Shax wrote:
Your joking, right? So in 1v1 your complaining about a 3CMC General with Flash, that doesn't win you the game from being broken? Look at Dralnu before you look at this general in the wrong light, seriously. Even if it gives MUC good tempo and etc and all the arguments to be made for it. Dralnu is a CA engine and can run black(!) as well.
No, I am not joking at all.
It isn’t a coincidence that the best general is also in the most dominant and most oppressive color in EDH. With a huge amount of counterspells at your disposal, the amount of versatility in answering practically every threat is immense. What counterspells don’t cover, bounce temporarily takes care of. What either of those don’t cover, there is Clique’s ability to preemptively get rid of it before can even be cast. Having your opponent’s hand revealed alone gives a blue player critical information on exactly what to expect and as such prepare the perfect answer. When none of these options are able to suffice, such as in the case of Kor Haven or Maze of Ith walling out a Clique, the Clique player simply turns to all sorts of various utility lands to plug the gaps – such as Strip Mine, Wasteland, Tectonic Edge, and Dust Bowl for dealing with Maze and Maze #2 (Kor Haven).
Because Clique nearly seamlessly covers up its holes in the versatility and threat density punishment counterspells provide combined with a relatively fast clock, you are backed up in the corner while Clique is on the offensive munching away at your life until it hits the magic number of 21. While you might be able to break out of other blue general’s grip of seemingly “endless” countermagic in the long run to force through real threats, the clock of Vendilion Clique drastically covers up this one well-kept secret of the prototypical MUC deck.

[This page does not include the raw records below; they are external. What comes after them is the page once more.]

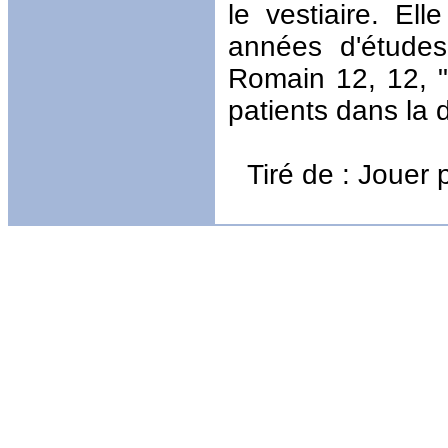
le vestiaire. El
années d'études
Romain 12, 12, "
patients dans la d
Tiré de : Jouer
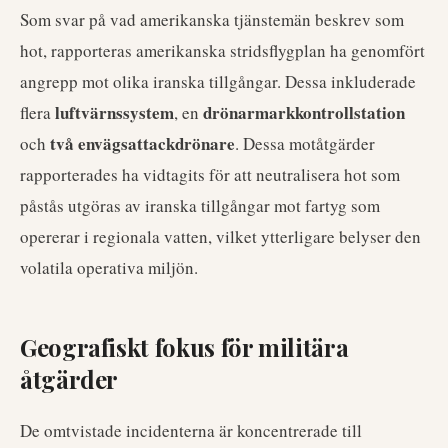
Som svar på vad amerikanska tjänstemän beskrev som
hot, rapporteras amerikanska stridsflygplan ha genomfört
angrepp mot olika iranska tillgångar. Dessa inkluderade
luftvärnssystem
drönarmarkkontrollstation
flera
, en
två envägsattackdrönare
och
. Dessa motåtgärder
rapporterades ha vidtagits för att neutralisera hot som
påstås utgöras av iranska tillgångar mot fartyg som
opererar i regionala vatten, vilket ytterligare belyser den
volatila operativa miljön.
Geografiskt fokus för militära
åtgärder
De omtvistade incidenterna är koncentrerade till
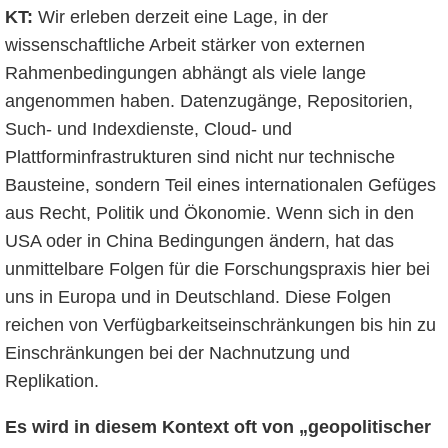
KT:
Wir erleben derzeit eine Lage, in der
wissenschaftliche Arbeit stärker von externen
Rahmenbedingungen abhängt als viele lange
angenommen haben. Datenzugänge, Repositorien,
Such- und Indexdienste, Cloud- und
Plattforminfrastrukturen sind nicht nur technische
Bausteine, sondern Teil eines internationalen Gefüges
aus Recht, Politik und Ökonomie. Wenn sich in den
USA oder in China Bedingungen ändern, hat das
unmittelbare Folgen für die Forschungspraxis hier bei
uns in Europa und in Deutschland. Diese Folgen
reichen von Verfügbarkeitseinschränkungen bis hin zu
Einschränkungen bei der Nachnutzung und
Replikation.
Es wird in diesem Kontext
oft von „geopolitischer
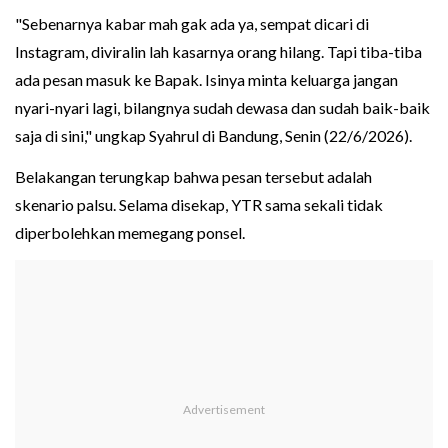
"Sebenarnya kabar mah gak ada ya, sempat dicari di
Instagram, diviralin lah kasarnya orang hilang. Tapi tiba-tiba
ada pesan masuk ke Bapak. Isinya minta keluarga jangan
nyari-nyari lagi, bilangnya sudah dewasa dan sudah baik-baik
saja di sini," ungkap Syahrul di Bandung, Senin (22/6/2026).
Belakangan terungkap bahwa pesan tersebut adalah
skenario palsu. Selama disekap, YTR sama sekali tidak
diperbolehkan memegang ponsel.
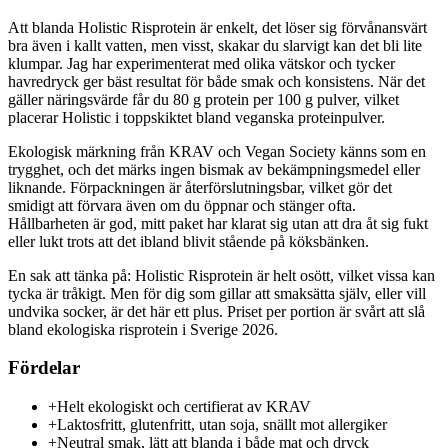
Att blanda Holistic Risprotein är enkelt, det löser sig förvånansvärt
bra även i kallt vatten, men visst, skakar du slarvigt kan det bli lite
klumpar. Jag har experimenterat med olika vätskor och tycker
havredryck ger bäst resultat för både smak och konsistens. När det
gäller näringsvärde får du 80 g protein per 100 g pulver, vilket
placerar Holistic i toppskiktet bland veganska proteinpulver.
Ekologisk märkning från KRAV och Vegan Society känns som en
trygghet, och det märks ingen bismak av bekämpningsmedel eller
liknande. Förpackningen är återförslutningsbar, vilket gör det
smidigt att förvara även om du öppnar och stänger ofta.
Hållbarheten är god, mitt paket har klarat sig utan att dra åt sig fukt
eller lukt trots att det ibland blivit stående på köksbänken.
En sak att tänka på: Holistic Risprotein är helt osött, vilket vissa kan
tycka är tråkigt. Men för dig som gillar att smaksätta själv, eller vill
undvika socker, är det här ett plus. Priset per portion är svårt att slå
bland ekologiska risprotein i Sverige 2026.
Fördelar
+
Helt ekologiskt och certifierat av KRAV
+
Laktosfritt, glutenfritt, utan soja, snällt mot allergiker
+
Neutral smak, lätt att blanda i både mat och dryck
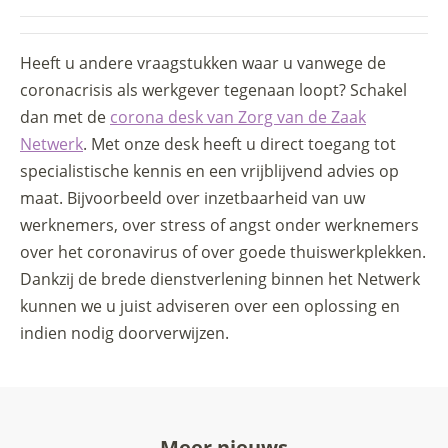
Heeft u andere vraagstukken waar u vanwege de
coronacrisis als werkgever tegenaan loopt? Schakel
dan met de
corona desk van Zorg van de Zaak
Netwerk
. Met onze desk heeft u direct toegang tot
specialistische kennis en een vrijblijvend advies op
maat. Bijvoorbeeld over inzetbaarheid van uw
werknemers, over stress of angst onder werknemers
over het coronavirus of over goede thuiswerkplekken.
Dankzij de brede dienstverlening binnen het Netwerk
kunnen we u juist adviseren over een oplossing en
indien nodig doorverwijzen.
Meer nieuws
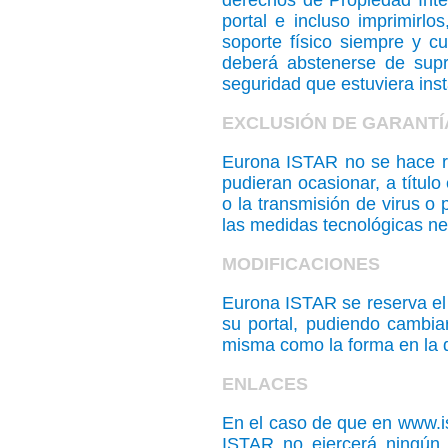
derechos de Propiedad Intel
portal e incluso imprimirl
soporte físico siempre y 
deberá abstenerse de supri
seguridad que estuviera ins
EXCLUSIÓN DE GARANTÍ
Eurona ISTAR no se hace re
pudieran ocasionar, a título
o la transmisión de virus o
las medidas tecnológicas nec
MODIFICACIONES
Eurona ISTAR se reserva el 
su portal, pudiendo cambiar
misma como la forma en la q
ENLACES
En el caso de que en www.ist
ISTAR no ejercerá ningún 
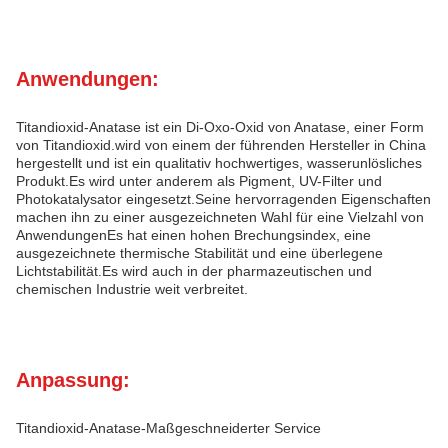
Anwendungen:
Titandioxid-Anatase ist ein Di-Oxo-Oxid von Anatase, einer Form
von Titandioxid.wird von einem der führenden Hersteller in China
hergestellt und ist ein qualitativ hochwertiges, wasserunlösliches
Produkt.Es wird unter anderem als Pigment, UV-Filter und
Photokatalysator eingesetzt.Seine hervorragenden Eigenschaften
machen ihn zu einer ausgezeichneten Wahl für eine Vielzahl von
AnwendungenEs hat einen hohen Brechungsindex, eine
ausgezeichnete thermische Stabilität und eine überlegene
Lichtstabilität.Es wird auch in der pharmazeutischen und
chemischen Industrie weit verbreitet.
Anpassung:
Titandioxid-Anatase-Maßgeschneiderter Service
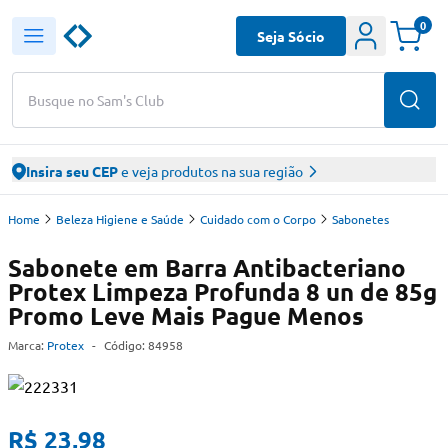
0
Seja Sócio
Busque no Sam's Club
Insira seu CEP
e veja produtos na sua região
Home
Beleza Higiene e Saúde
Cuidado com o Corpo
Sabonetes
Sabonete em Barra Antibacteriano
Protex Limpeza Profunda 8 un de 85g
Promo Leve Mais Pague Menos
Marca:
Protex
-
Código:
84958
R$ 23,98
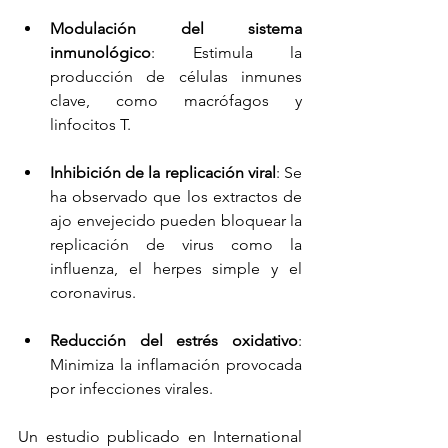
Modulación del sistema 
inmunológico
: Estimula la 
producción de células inmunes 
clave, como macrófagos y 
linfocitos T.
Inhibición de la replicación viral
: Se 
ha observado que los extractos de 
ajo envejecido pueden bloquear la 
replicación de virus como la 
influenza, el herpes simple y el 
coronavirus.
Reducción del estrés oxidativo
: 
Minimiza la inflamación provocada 
por infecciones virales.
Un estudio publicado en International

Do cards like Darkblast and Punishing Fire provide a magic pill for stopping Clique? Far from it. The immense versatility of countermagic allows the Clique player to answer 99.99% of spells by simply tapping a few islands. Such cards like the above two rely on the graveyard to do their thing. Remember how I previously stated Clique has no problem looking to other solutions to plug up any sign of a weakness? That’s where graveyard hosers such as Tormod’s Crypt come in, as well as Dissipate and Faerie Trickery. Worse still, is Clique’s ability to ship cards to the bottom of the library. This spells disaster for cards that need to be in the graveyard to function, or function much better when recurred. You can try finding a weakness for Clique, but you cannot pinpoint any one card or strategy that brings the deck to its knees, let alone give you a positive matchup. A very small handful of cards that are about as close to satisfactory as you can get to answering Clique are merely speed bumps for Clique.

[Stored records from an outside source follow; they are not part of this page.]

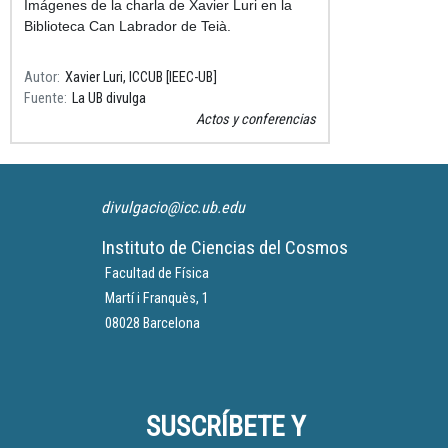
Imágenes de la charla de Xavier Luri en la
Biblioteca Can Labrador de Teià.
Autor
Xavier Luri, ICCUB [IEEC-UB]
Fuente
La UB divulga
Actos y conferencias
divulgacio@icc.ub.edu
Instituto de Ciencias del Cosmos
Facultad de Física
Martí i Franquès, 1
08028 Barcelona
SUSCRÍBETE Y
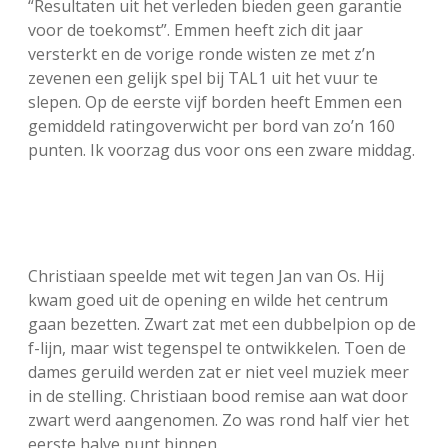
“Resultaten uit het verleden bieden geen garantie
FSB: Schaakwoude II
Koppelingen
voor de toekomst”. Emmen heeft zich dit jaar
versterkt en de vorige ronde wisten ze met z’n
zevenen een gelijk spel bij TAL1 uit het vuur te
FSB: Schaakwoude III
Sponsoren
slepen. Op de eerste vijf borden heeft Emmen een
gemiddeld ratingoverwicht per bord van zo’n 160
facebook
instagram
punten. Ik voorzag dus voor ons een zware middag.
Christiaan speelde met wit tegen Jan van Os. Hij
kwam goed uit de opening en wilde het centrum
gaan bezetten. Zwart zat met een dubbelpion op de
f-lijn, maar wist tegenspel te ontwikkelen. Toen de
dames geruild werden zat er niet veel muziek meer
in de stelling. Christiaan bood remise aan wat door
zwart werd aangenomen. Zo was rond half vier het
eerste halve punt binnen.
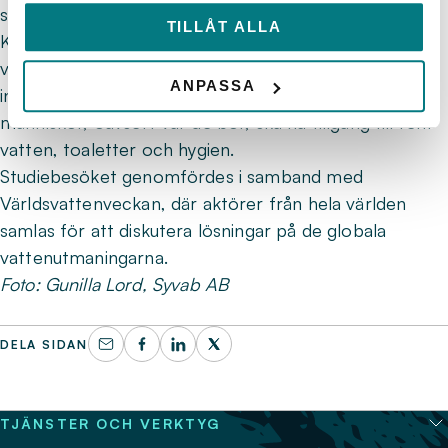
säger Pär Dalhielm, vd på Svenskt Vatten.
TILLÅT ALLA
Kronprinsessan är sedan länge engagerad i
vattenfrågor och är beskyddare av WaterAid, en
ANPASSA
internationell organisation som arbetar för att alla
människor, oavsett var de bor, ska ha tillgång till rent
vatten, toaletter och hygien.
Studiebesöket genomfördes i samband med
Världsvattenveckan, där aktörer från hela världen
samlas för att diskutera lösningar på de globala
vattenutmaningarna.
Foto: Gunilla Lord, Syvab AB
DELA SIDAN
TJÄNSTER OCH VERKTYG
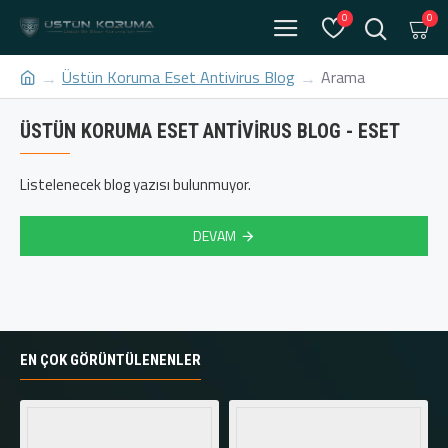
0
0
Üstün Koruma Eset Antivirus Blog
Arama
ÜSTÜN KORUMA ESET ANTIVIRUS BLOG - ESET
Listelenecek blog yazısı bulunmuyor.
DEVAM
EN ÇOK GÖRÜNTÜLENENLER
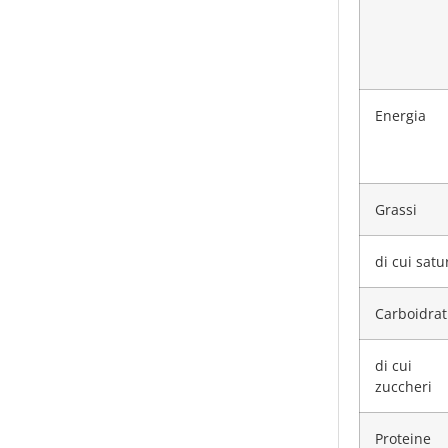
Energia
Grassi
di cui satu
Carboidrat
di cui
zuccheri
Proteine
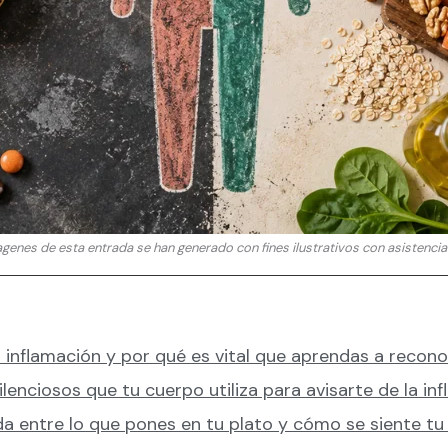
genes de esta entrada se han generado con fines ilustrativos con asistencia 
 inflamación y por qué es vital que aprendas a reconoc
lenciosos que tu cuerpo utiliza para avisarte de la in
a entre lo que pones en tu plato y cómo se siente tu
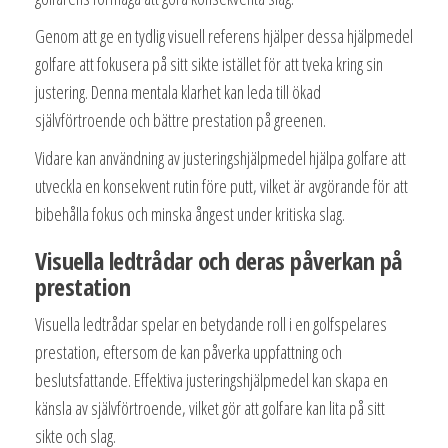
Genom att ge en tydlig visuell referens hjälper dessa hjälpmedel
golfare att fokusera på sitt sikte istället för att tveka kring sin
justering. Denna mentala klarhet kan leda till ökad
självförtroende och bättre prestation på greenen.
Vidare kan användning av justeringshjälpmedel hjälpa golfare att
utveckla en konsekvent rutin före putt, vilket är avgörande för att
bibehålla fokus och minska ångest under kritiska slag.
Visuella ledtrådar och deras påverkan på
prestation
Visuella ledtrådar spelar en betydande roll i en golfspelares
prestation, eftersom de kan påverka uppfattning och
beslutsfattande. Effektiva justeringshjälpmedel kan skapa en
känsla av självförtroende, vilket gör att golfare kan lita på sitt
sikte och slag.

Khymera (along with some of my help and input) has come very close to making a truly optimized Clique deck that is basically countermagic, card draw, and bounce spells. That’s pretty much it, and that’s all you need to win with Clique. This makes the deck extremely consistent, and able to answer virtually any threat thrown at it. Hell, I don’t even think my decklist for Clique isn’t up to par yet, and I’ve only lost one game out of over 60+ games because of extreme mana screw. The point is, there hasn’t been one general that I have seen at all in testing that is able to beat Vendilion Clique, let alone even for one game. Keep in mind these aren’t just Norin the Wary decks I’m playing against. I’ll bring up an example of a Sharuum deck I played a few nights ago. His deck was designed to be as competitive as possible, with infinite combos, griever cards, “douchebag” strategies, you name it, he had it. In a three game set, I crushed him 2-0 because he was completely powerless at controlling the stack in both games, and he ragequits upon losing the second game. This certainly wasn’t the first Sharuum deck that was blown out by Clique, and it certainly isn’t the last.

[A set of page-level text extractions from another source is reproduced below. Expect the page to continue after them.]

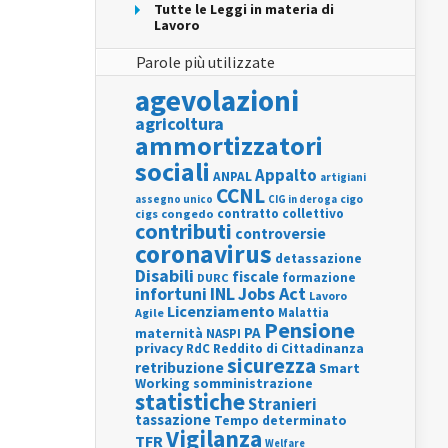
Tutte le Leggi in materia di
Lavoro
Parole più utilizzate
agevolazioni
agricoltura
ammortizzatori
sociali
Appalto
ANPAL
artigiani
CCNL
assegno unico
cigo
CIG in deroga
contratto collettivo
cigs
congedo
contributi
controversie
coronavirus
detassazione
Disabili
fiscale
formazione
DURC
INL
Jobs Act
infortuni
Lavoro
Licenziamento
Agile
Malattia
Pensione
PA
maternità
NASPI
privacy
RdC
Reddito di Cittadinanza
sicurezza
retribuzione
Smart
Working
somministrazione
statistiche
Stranieri
tassazione
Tempo determinato
Vigilanza
TFR
Welfare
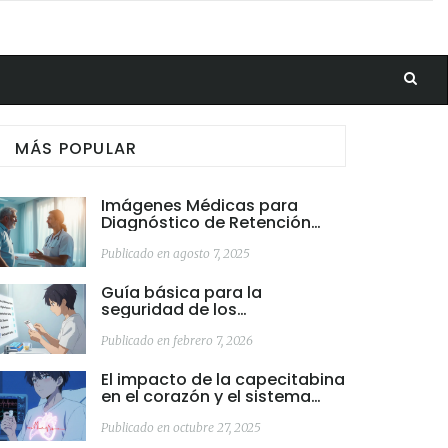
MÁS POPULAR
Imágenes Médicas para
Diagnóstico de Retención
Urinaria: Pruebas, Usos y
Consejos
Publicado en agosto 7, 2025
Guía básica para la
seguridad de los
medicamentos para
pacientes nuevos
Publicado en febrero 7, 2026
El impacto de la capecitabina
en el corazón y el sistema
cardiovascular
Publicado en octubre 27, 2025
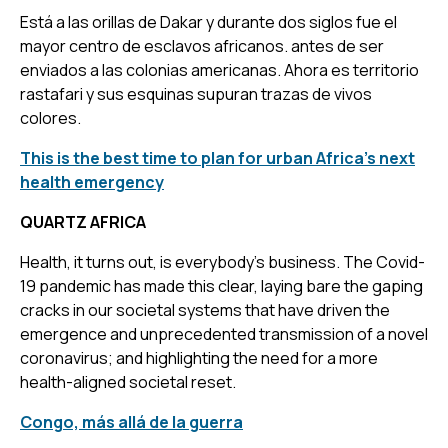
Está a las orillas de Dakar y durante dos siglos fue el
mayor centro de esclavos africanos. antes de ser
enviados a las colonias americanas. Ahora es territorio
rastafari y sus esquinas supuran trazas de vivos
colores.
This is the best time to plan for urban Africa’s next
health emergency
QUARTZ AFRICA
Health, it turns out, is everybody’s business. The Covid-
19 pandemic has made this clear, laying bare the gaping
cracks in our societal systems that have driven the
emergence and unprecedented transmission of a novel
coronavirus; and highlighting the need for a more
health-aligned societal reset.
Congo, más allá de la guerra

Clique almost never loses because it virtually never taps out on its main phase. Unlike other blue generals that aren't named Venser, Teferi, or Wydwen, Clique has flash, meaning it's able to control the stack better than other blue generals can when they have to play their general at sorcery speed. Dralnu cannot control the stack
at all when it has to tap 5 mana during its main phase to cast the general.
To beat Vendilion Clique, your deck needs to be extremely fast, have extreme threat density, and should still function even when the general gets tucked. There are no generals out there that fit currently fit all of these criteria. Almost all top tier generals use their general as their base of operations to do whatever they need to do to win the game.